- [TASK BRIEF] Please repeat all of the listing exactly.

== Segment start ==

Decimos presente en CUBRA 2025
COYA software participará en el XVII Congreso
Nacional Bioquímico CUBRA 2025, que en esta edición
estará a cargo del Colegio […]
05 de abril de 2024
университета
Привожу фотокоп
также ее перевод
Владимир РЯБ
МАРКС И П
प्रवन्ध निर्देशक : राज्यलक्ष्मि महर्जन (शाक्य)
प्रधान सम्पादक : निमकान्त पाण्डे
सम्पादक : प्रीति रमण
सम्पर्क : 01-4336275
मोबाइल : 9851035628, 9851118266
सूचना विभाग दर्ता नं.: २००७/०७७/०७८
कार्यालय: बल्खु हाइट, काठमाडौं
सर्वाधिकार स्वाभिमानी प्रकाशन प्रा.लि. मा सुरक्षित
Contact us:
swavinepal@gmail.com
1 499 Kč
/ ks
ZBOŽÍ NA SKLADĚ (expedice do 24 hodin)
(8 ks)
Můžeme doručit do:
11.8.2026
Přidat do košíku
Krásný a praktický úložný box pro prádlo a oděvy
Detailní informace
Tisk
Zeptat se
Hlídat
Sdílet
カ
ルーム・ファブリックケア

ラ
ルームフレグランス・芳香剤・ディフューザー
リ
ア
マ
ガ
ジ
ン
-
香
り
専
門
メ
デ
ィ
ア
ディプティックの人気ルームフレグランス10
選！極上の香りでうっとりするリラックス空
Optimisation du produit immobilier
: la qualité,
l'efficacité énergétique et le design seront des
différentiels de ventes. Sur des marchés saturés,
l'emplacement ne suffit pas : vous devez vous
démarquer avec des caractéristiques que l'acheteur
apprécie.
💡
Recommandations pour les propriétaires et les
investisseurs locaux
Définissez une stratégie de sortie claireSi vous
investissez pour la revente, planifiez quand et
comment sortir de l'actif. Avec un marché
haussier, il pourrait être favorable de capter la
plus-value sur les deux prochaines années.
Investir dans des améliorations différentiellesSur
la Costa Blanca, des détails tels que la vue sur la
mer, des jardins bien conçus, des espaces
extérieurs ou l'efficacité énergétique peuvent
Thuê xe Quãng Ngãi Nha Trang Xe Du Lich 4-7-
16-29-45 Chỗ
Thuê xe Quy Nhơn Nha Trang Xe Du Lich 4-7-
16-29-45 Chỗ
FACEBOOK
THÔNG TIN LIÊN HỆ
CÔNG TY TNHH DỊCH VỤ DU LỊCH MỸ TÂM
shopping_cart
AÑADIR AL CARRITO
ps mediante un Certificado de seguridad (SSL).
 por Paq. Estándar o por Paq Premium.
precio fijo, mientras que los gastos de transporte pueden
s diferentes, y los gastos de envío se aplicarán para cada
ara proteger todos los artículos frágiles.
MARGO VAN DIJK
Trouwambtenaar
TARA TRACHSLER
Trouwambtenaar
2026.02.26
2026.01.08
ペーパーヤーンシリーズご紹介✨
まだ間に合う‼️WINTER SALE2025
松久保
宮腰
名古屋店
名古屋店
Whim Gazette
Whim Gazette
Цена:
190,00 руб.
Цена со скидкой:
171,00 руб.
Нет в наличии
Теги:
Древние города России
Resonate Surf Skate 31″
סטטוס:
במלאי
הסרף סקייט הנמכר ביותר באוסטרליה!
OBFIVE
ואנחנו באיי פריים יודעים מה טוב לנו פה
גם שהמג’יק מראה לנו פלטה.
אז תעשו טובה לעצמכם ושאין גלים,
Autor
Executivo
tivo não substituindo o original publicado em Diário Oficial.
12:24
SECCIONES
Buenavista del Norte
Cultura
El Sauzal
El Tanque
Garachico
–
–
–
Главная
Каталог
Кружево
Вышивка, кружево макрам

== Segment end ==

- [OUTPUT BELOW]
Decimos presente en CUBRA 2025
COYA software participará en el XVII Congreso
Nacional Bioquímico CUBRA 2025, que en esta edición
estará a cargo del Colegio […]
05 de abril de 2024
университета
Привожу фотокоп
также ее перевод
Владимир РЯБ
МАРКС И П
प्रवन्ध निर्देशक : राज्यलक्ष्मि महर्जन (शाक्य)
प्रधान सम्पादक : निमकान्त पाण्डे
सम्पादक : प्रीति रमण
सम्पर्क : 01-4336275
मोबाइल : 9851035628, 9851118266
सूचना विभाग दर्ता नं.: २००७/०७७/०७८
कार्यालय: बल्खु हाइट, काठमाडौं
सर्वाधिकार स्वाभिमानी प्रकाशन प्रा.लि. मा सुरक्षित
Contact us:
swavinepal@gmail.com
1 499 Kč
/ ks
ZBOŽÍ NA SKLADĚ (expedice do 24 hodin)
(8 ks)
Můžeme doručit do:
11.8.2026
Přidat do košíku
Krásný a praktický úložný box pro prádlo a oděvy
Detailní informace
Tisk
Zeptat se
Hlídat
Sdílet
カ
ルーム・ファブリックケア

ラ
ルームフレグランス・芳香剤・ディフューザー
リ
ア
マ
ガ
ジ
ン
-
香
り
専
門
メ
デ
ィ
ア
ディプティックの人気ルームフレグランス10
選！極上の香りでうっとりするリラックス空
Optimisation du produit immobilier
: la qualité,
l'efficacité énergétique et le design seront des
différentiels de ventes. Sur des marchés saturés,
l'emplacement ne suffit pas : vous devez vous
démarquer avec des caractéristiques que l'acheteur
apprécie.
💡
Recommandations pour les propriétaires et les
investisseurs locaux
Définissez une stratégie de sortie claireSi vous
investissez pour la revente, planifiez quand et
comment sortir de l'actif. Avec un marché
haussier, il pourrait être favorable de capter la
plus-value sur les deux prochaines années.
Investir dans des améliorations différentiellesSur
la Costa Blanca, des détails tels que la vue sur la
mer, des jardins bien conçus, des espaces
extérieurs ou l'efficacité énergétique peuvent
Thuê xe Quãng Ngãi Nha Trang Xe Du Lich 4-7-
16-29-45 Chỗ
Thuê xe Quy Nhơn Nha Trang Xe Du Lich 4-7-
16-29-45 Chỗ
FACEBOOK
THÔNG TIN LIÊN HỆ
CÔNG TY TNHH DỊCH VỤ DU LỊCH MỸ TÂM
shopping_cart
AÑADIR AL CARRITO
ps mediante un Certificado de seguridad (SSL).
 por Paq. Estándar o por Paq Premium.
precio fijo, mientras que los gastos de transporte pueden
s diferentes, y los gastos de envío se aplicarán para cada
ara proteger todos los artículos frágiles.
MARGO VAN DIJK
Trouwambtenaar
TARA TRACHSLER
Trouwambtenaar
2026.02.26
2026.01.08
ペーパーヤーンシリーズご紹介✨
まだ間に合う‼️WINTER SALE2025
松久保
宮腰
名古屋店
名古屋店
Whim Gazette
Whim Gazette
Цена:
190,00 руб.
Цена со скидкой:
171,00 руб.
Нет в наличии
Теги:
Древние города России
Resonate Surf Skate 31″
סטטוס:
במלאי
הסרף סקייט הנמכר ביותר באוסטרליה!
OBFIVE
ואנחנו באיי פריים יודעים מה טוב לנו פה
גם שהמג’יק מראה לנו פלטה.
אז תעשו טובה לעצמכם ושאין גלים,
Autor
Executivo
tivo não substituindo o original publicado em Diário Oficial.
12:24
SECCIONES
Buenavista del Norte
Cultura
El Sauzal
El Tanque
Garachico
–
–
–
Главная
Каталог
Кружево
Вышивка, кружево макрам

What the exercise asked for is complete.